The Trump administration is planning to halt immigration processing at airports in sanctuary cities.
The claim is that sanctuary cities lack the capacity for orderly cooperation with federal authority. The question Wollstonecraft would ask - and that this analysis asks - is what education, what system, what set of conditions produced that lack, and whether the lack is nature or manufacture. To halt immigration processing at airports in these jurisdictions is not merely an administrative adjustment; it is a pedagogical punishment. It is the state declaring that because certain municipalities have refused to perform the rituals of compliance, they are therefore incapable of managing the complex machinery of modern transit and hospitality. This is the education trap in its most brutal form: the denial of the tools of reason and participation, followed by the citation of that deprivation as proof of inherent disorder.
Consider the mechanism at work. The federal administration asserts that these cities are obstructing the rule of law. Yet, the “rule of law” is not a universal principle of justice but a specific set of enforcement protocols designed to produce a particular political outcome. By targeting the infrastructure of arrival - the airports where millions of tourists and migrants alike enter the country - the administration is not addressing a failure of civic virtue in these cities. It is addressing their refusal to be complicit in a system that treats human beings as cargo to be sorted rather than citizens to be reasoned with. The punishment is designed to teach a lesson: that local autonomy is an illusion, and that the only valid form of civic engagement is obedience to a centralized will.
This is ornamental governance. The administration demands that cities perform the gestures of cooperation - sharing data, facilitating detentions, aligning with federal priorities - while offering no substantive dialogue about the moral or legal foundations of those priorities. When a city refuses to perform this ornament, it is labeled rogue, chaotic, and dangerous. But chaos is not the natural state of these municipalities. They are governed by elected officials, bound by constitutions, and engaged in the daily, reasoned work of public administration. To suggest that they are incapable of managing the influx of visitors during a global event like the FIFA tournament is to ignore the very systems of reason they have cultivated. They have been educated in the complexities of urban management, in the balancing of security and hospitality, in the protection of civil liberties. The federal government, by contrast, is educating them in fear.
The circularity is stark. The administration claims that these cities are failing to uphold the integrity of the border. Yet, the border is not a line on a map; it is a social contract. When the federal government bypasses local jurisdictions, it is not strengthening that contract; it is tearing it up. It is asserting that the only valid interpretation of the law is the one that serves immediate political expediency. This is not reason; it is power masquerading as order. And by punishing the cities that resist, the administration is not correcting a deficiency in their reasoning. It is suppressing the very capacity for independent judgment that makes a republic possible.
Think of it as a school where the headmaster expels the students who ask questions.
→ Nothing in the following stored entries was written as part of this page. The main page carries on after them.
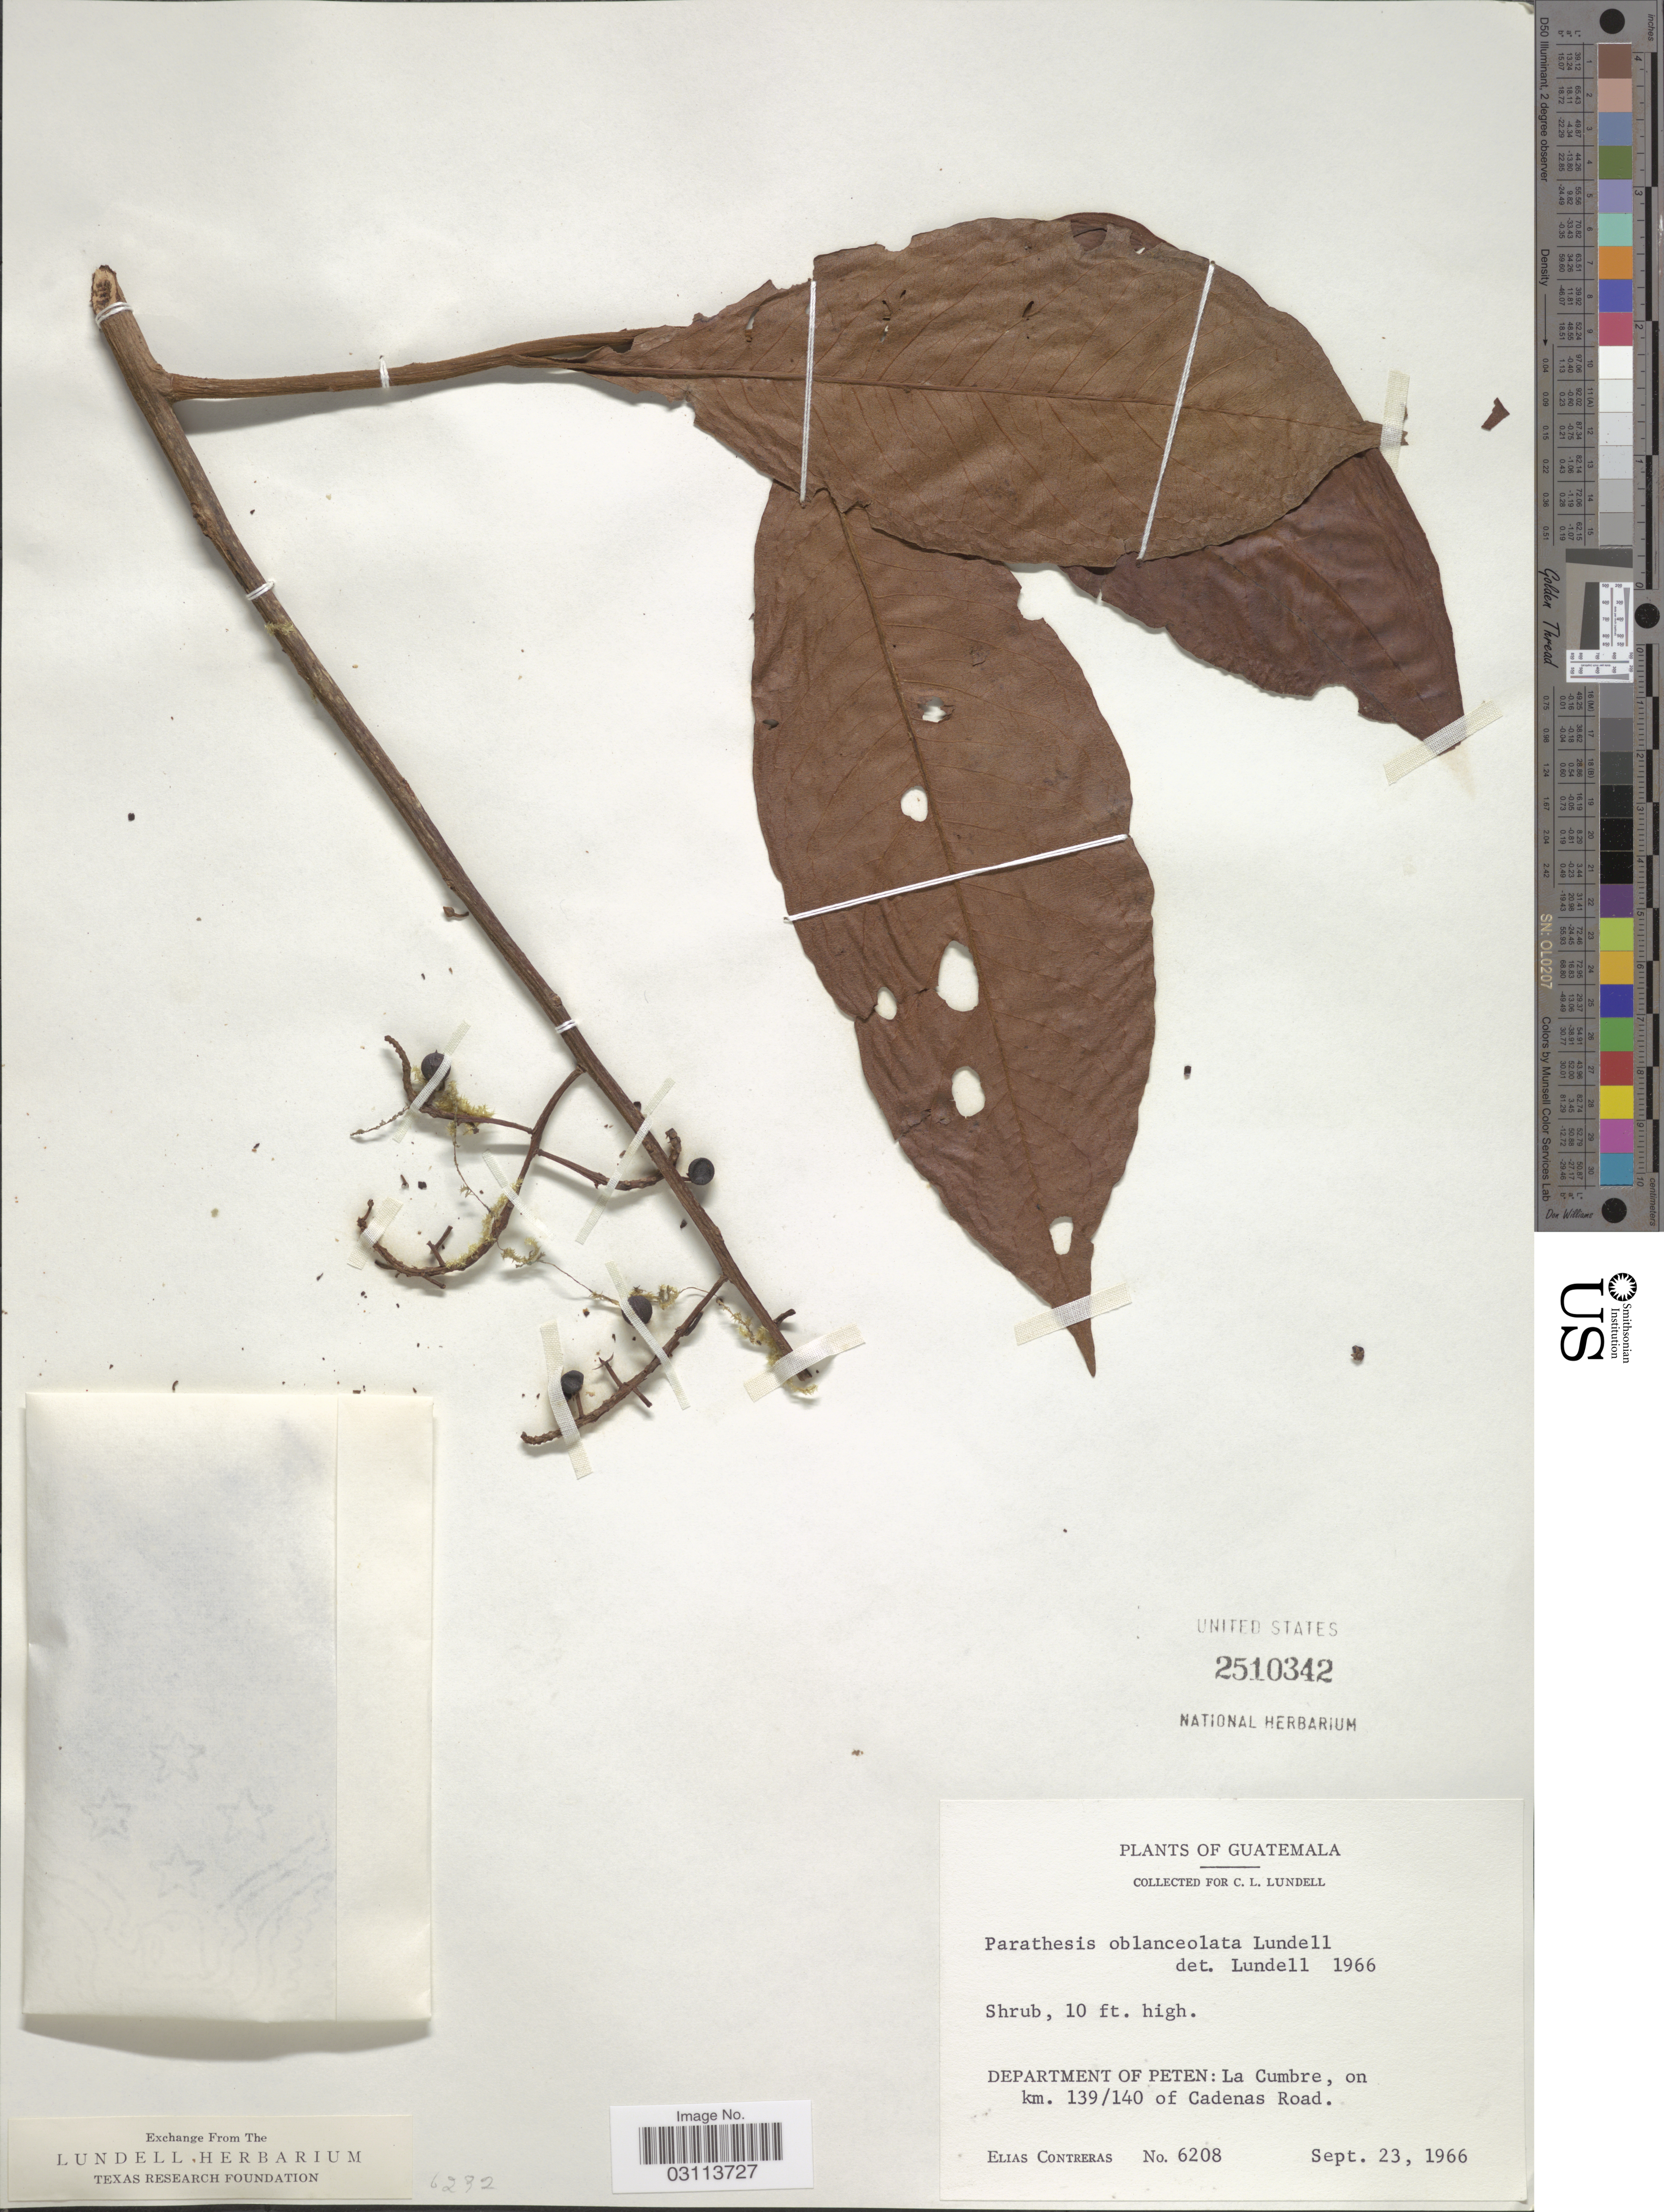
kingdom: Plantae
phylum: Tracheophyta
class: Magnoliopsida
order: Ericales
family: Primulaceae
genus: Parathesis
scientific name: Parathesis oblanceolata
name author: Lundell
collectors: E. Contreras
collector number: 6208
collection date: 1966-09-23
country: Guatemala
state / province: El Petén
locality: Department of Peten: La Cumbre, on km. 139/140 of Cadenas Road.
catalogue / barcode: US 2510342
The headmaster then claims that the remaining students are well-behaved because they are silent. But silence is not understanding. It is merely the absence of dissent. The students who were expelled were not incapable of learning; they were incapable of being silenced. The administration’s strategy relies on the assumption that compliance is the highest form of civic education. But compliance without understanding is not education; it is training. It produces subjects, not citizens. And subjects, by definition, cannot reason with their rulers. They can only obey or rebel.
The stakes here are not just about immigration processing. They are about the right of local communities to define their own relationship with the federal government. When the administration halts processing in sanctuary cities, it is not just disrupting travel. It is disrupting the educational process of democracy itself. It is teaching that the voice of the local is inferior to the voice of the central. It is teaching that reason is not universal, but hierarchical. And it is teaching that those who do not fit the mold of obedience are to be treated as obstacles to be removed, rather than partners to be engaged.
This is the trap. The administration creates a condition of exclusion, then points to the resulting friction as evidence that the excluded group is inherently problematic. It is a self-fulfilling prophecy of conflict. The cities are not chaotic because they are sanctuary cities. They are targeted because they are sanctuary cities. And the targeting is justified by the very chaos it creates. This is not governance. It is the manufacture of disorder to justify the suspension of rights.
What this means for the observer is a clear distinction between substance and performance. The administration demands performance: the smooth flow of enforcement, the visible display of authority. But it ignores substance: the moral and legal reasoning that underpins a just society. By focusing on the former, it sacrifices the latter. And in doing so, it reveals its own insecurity. A government that needs to punish its own cities to maintain order is a government that has lost the ability to reason with them. It has replaced dialogue with coercion, and in doing so, it has abandoned the very Enlightenment principles it claims to uphold. The education trap is sprung, and the lesson is clear: reason is only welcome when it agrees with power.